Il était une fois Marianne, une jeune fille
qui rêvait d'une autre vie…

"Rien ne donne autant le sentiment de l'infini que la bêtise"

Des gens simples qui rêvent, qui s'aiment, qui souffrent, qui se trahissent …
La vie, tout simplement


Que se serait-il passé si Roméo et Juliette avaient pu vivre leur amour? C'est la question à laquelle semble avoir voulu répondre Odon von Horvath (1901-1938), en situant l'action dans un faubourg de la Vienne des années 30, entre la boucherie, le bureau de tabac et le magasin de jouets d'une rue à cent autres pareille.

Promise de longue date au boucher Oscar, qu'elle n'aime pas, Marianne tombe passionnément amoureuse d'Alfred, beau gosse sans autre perspective de promotion sociale qu'un hypothétique gain aux courses de chevaux. Au grand dam de son père et de ses amis, elle rompt ses fiançailles et part filer le parfait amour avec son bel amant.

Et les choses ne vont pas vraiment bien se passer: la passion se corrompt sous la pression d'un quotidien sordide et de la désapprobation aussi sournoise que militante de l'entourage.

Poète de la scène
Odon von Horvath est un vrai poète de la scène. N'était des allusions précises au contexte de son époque, la pièce pourrait avoir été écrite hier. Il parvient à capter les couleurs authentiques de la vie quotidienne, sans sombrer dans le documentaire ou la sociologie. Les types humains qu'il met en jeu sont de vrais personnages dont il fait tomber un à un les masques.

Le metteur en scène a su mener au rythme qui convient cette sarabande de désirs qui fait songer à Schnitzler par endroits, à Brecht aussi, voire à Vitrac. L'humour grinçant débouche sur une émotion vraie: il y a du mélodrame sous la satire sociale.

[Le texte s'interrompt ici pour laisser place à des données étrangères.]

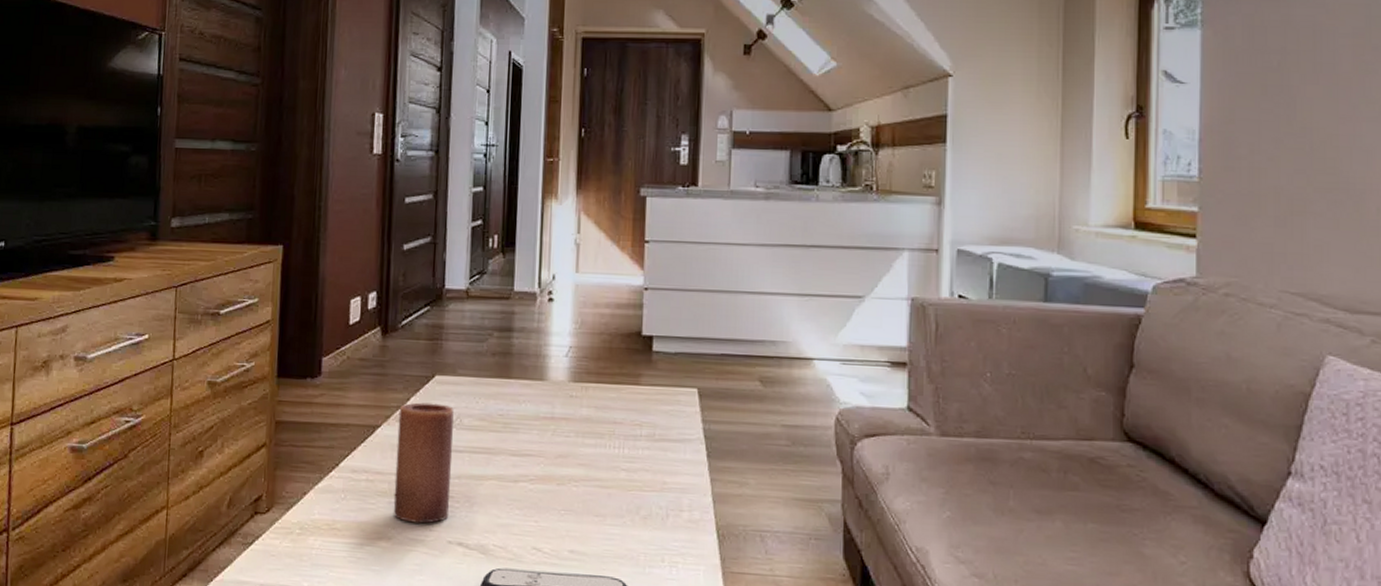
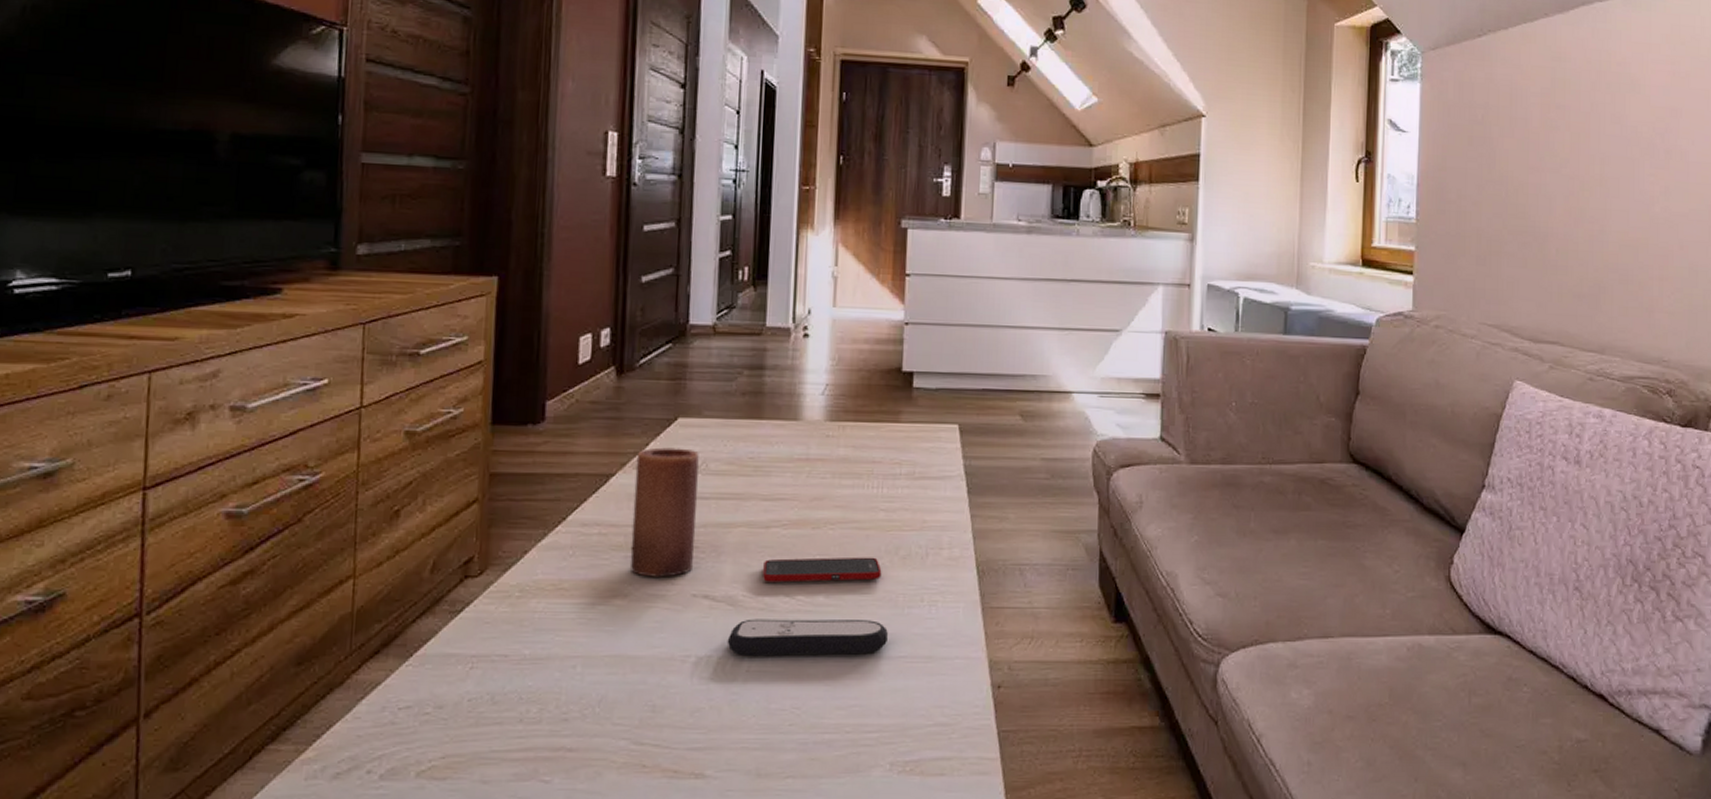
cell phone: none [512,512,623,538] -> present [763,557,882,583]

La réussite du spectacle du Karreveld tient à l'interprétation généreuse et inspirée des acteurs. Ils sont tous justes dans des compositions attachantes, tour à tour drôles, odieux et pathétiques. `Qui aime bien châtie bien´, dit à plusieurs reprises le boucher auquel Philippe Vauchel confère ce qu'il faut de bonhomie cauteleuse et de sadisme larvé. Et l'on sent en effet chez l'auteur autant d'amour que de lucidité dans le regard qu'il porte sur ses semblables.

Élans et blessures
Face à Marianne, héroïne sacrifiée sur l'autel de la médiocrité petite-bourgeoise, à laquelle Jasmine Douieb confère une vibration digne de la Lulu de Wedekind, seule la grand- mère campée par Viviane Collet semble animée par la méchanceté pure. La hargne des autres a toujours quelque excuse, est tempérée par un élan ou une blessure qui permettent d'adhérer à leur destin. Alfred n'est tout simplement pas à la hauteur de cette grande passion qui croise sa route: Alexis Goslain donne au personnage une animalité fascinante, avec une sorte de superbe dans la vénalité et la veulerie. On comprend que Marianne - et pas seulement elle - en pince pour lui.

Autour du couple maudit grouille une humanité en bonne voie de perdre le droit à cette appellation. Il y a l'égoïste et intraitable père de Marianne (impressionnant Pierre Plume), mais encore la buraliste (époustouflante Nicole Valberg) qui collectionne de jeunes amants grâce à ses charmes et à son argent, un major égrillard et manipulateur (désopilant Pierre Fox), un nazillon psychorigide (très efficace Laurent Renard), deux nouveaux riches (facétieux Pierre Pigeolet).

Le vibrato épique de Marie- Hélène Remacle lui permet de passer sans transition d'une mère Courage à une reine de la nuit, etc.

Promesse tenue
Ils sont dix-huit en scène et l'on ne s'ennuie pas une seconde en leur compagnie. La mise en scène maintient la tension dramatique du début à la fin du spectacle.

Patrice Mincke est parvenu à dominer ce vaste plateau d'une ouverture `cinémascope´ pourtant peu commode pour les scènes intimes. Il y a même des moments de magie visuelle et de folie collective: la scène du confessionnal et celle du cabaret, toutes deux habitées par le déjanté Gérald Wauthia. La publicité du spectacle promet de l'émotion: elle ne ment pas!

Mais plus encore, ces `Légendes´ plus vraies que la vie peignent un monde dominé par les peurs et les bas appétits, où l'amour lui-même est réduit au statut de valeur d'échange. Odon von Horvath ne tire ni ne donne de leçons. Il nous tend, mais avec quelle faconde et quelle fougue, un miroir où l'on frémit de souvent se reconnaître.